InsA の C 末側領域を欠失した変異体タンパク質 (His)6-GBF-InsA (1-66) において同様に各種 DNA と混合させた状態で [1H, (15)N]-HSQCを測定した。その結果、野生型タンパク質の (His)6-GBF-InsA の場合とほぼ同じ結果が得られた。しかし、野生型で IR 特異的に現れたシグナルは、変異体タンパク質と IR を含む 2 本鎖 DNA とを混合させても検出されなかったので、それらは変異体で欠失している C 末側領域のアミノ酸残基に由来するものと考えられた。このことは、C 末側領域の HTH ドメインが ZF ドメインとともに IR への特異的結合に関与するという以前の結果を支持する。

5. 総括

本研究において合成した可溶性の InsA 融合タンパク質の高次構造を NMR を用いて解析した結果、InsA が各種 DNA と結合すること、及びその結合に ZFドメインを含む領域が関与していること、が分かった。また、変異体タンパク質の解析結果から、HTH ドメインが IR への特異的結合に関与することが考えられた。以上の結果は、IS1 Tnp が IR と結合してトランスポソゾームを形成する際に、上記の 2 つのドメインが恊働して機能することが重要であることを示している。

審査要旨 要旨を表示する

1.序論

トランスポゾンは、一定の長さと固有の塩基配列を持つDNA断片であり、ゲノム内やゲノム間の異なる部位へ転移可能な因子である。IS1は、大腸菌で初めて発見されたトランスポゾンで、全長768 bp、両端に約30 bpの逆向き反復配列(IR)を持ち、内部にはIS1の転移反応を司る酵素、トランスポゼース(Tnp)とその制御因子InsA(全長91aa)をコードする。IS1の転移反応は、Tnpによる自身のIRの認識と結合、2つのTnp分子と両末端IRを含む複合体(トランスポソゾーム)の形成、各IR末端と標的DNA間でのDNA鎖組換え反応、のステップをたどって完結する。

TnpとInsAは、2つのDNA結合ドメイン、ジンクフィンガー(ZF)とヘリックスターン-ヘリックス(HTH)を共有する。これら2つのドメインはどちらもIS1の転移に必要であり、IRへの特異的結合に関与していることが分子遺伝学的に示されている。さらに、両者は相同組換え反応の中間体に見られるHolliday構造やY字型構造にも結合する。そこで、Tnpより分子量が小さく、しかもTnpと同じDNA結合特異性を示すInsAに着目し、NMRを用いてその高次構造及びDNAとの相互作用を解析した。

**抜粋資料**.

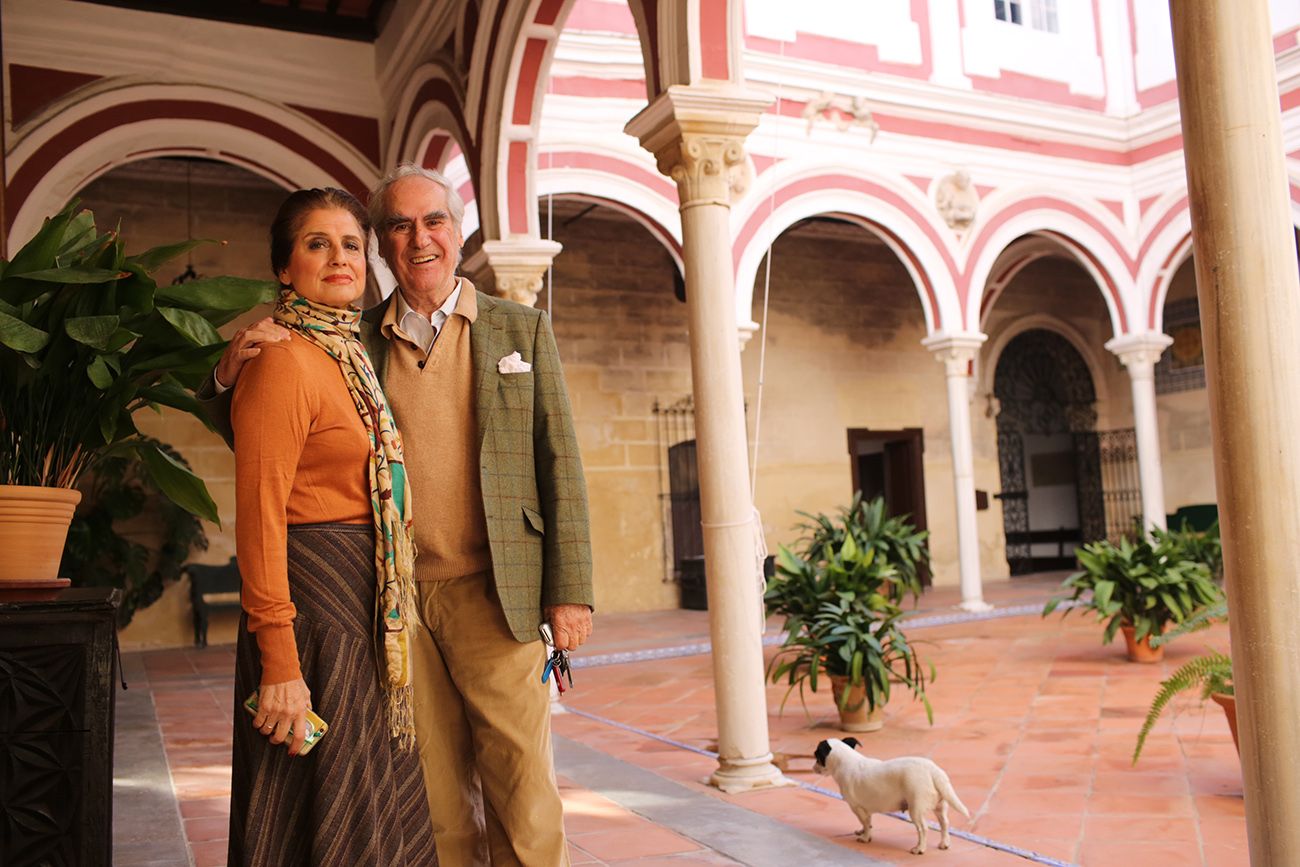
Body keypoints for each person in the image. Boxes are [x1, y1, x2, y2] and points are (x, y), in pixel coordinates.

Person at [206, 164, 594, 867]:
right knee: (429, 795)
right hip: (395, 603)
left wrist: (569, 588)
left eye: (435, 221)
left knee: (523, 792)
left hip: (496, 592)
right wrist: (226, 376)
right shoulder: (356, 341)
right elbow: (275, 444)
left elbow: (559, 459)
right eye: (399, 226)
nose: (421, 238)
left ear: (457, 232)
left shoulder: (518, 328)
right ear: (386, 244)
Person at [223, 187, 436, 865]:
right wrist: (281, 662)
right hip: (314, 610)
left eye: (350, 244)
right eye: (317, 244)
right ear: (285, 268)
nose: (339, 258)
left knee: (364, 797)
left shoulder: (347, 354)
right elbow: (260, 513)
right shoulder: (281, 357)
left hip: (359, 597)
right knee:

**作業内容**.
上に掲げたInsAとDNAの相互作用に関する本文について、最後の文に続く部分を書き継いでください。

**課題の結果**.
2.GBF-InsAタンパク質の可溶化とNMR測定

InsAは精製の過程で不溶化しやすい性質を持つため、GBF(Protein G Binding Factor)との融合タンパク質(GBF-InsA)としてin vitroで合成後、グアニジン塩酸塩を含むバッファーで変性・溶解・リフォールディングを行い、IRへの結合活性を持つ可溶性画分を得た。この方法で(15)Nで標識したGBF-InsA、および(13)C,(15)Nで標識したGBF-InsAをそれぞれ調製、[1H,(15)N]-Hetero-nuclear Single Quantum Coherence(HSQC)NMR測定、及び[1H,(13)C,(15)N]-多核多次元NMR測定を行い、構成アミノ酸の主鎖帰属を試みた。その結果、InsA部分のアミノ酸残基91個中30個の主鎖帰属ができたが、それはHTHドメインに由来する残基のみで、ZFドメインについては全く帰属できなかった。リフォールディング過程でZFドメインが安定な高次構造を形成しなかったことが原因と考えられたため、in vitro合成系に亜鉛を100μM添加したところ、可溶性のGBF-InsAが合成された。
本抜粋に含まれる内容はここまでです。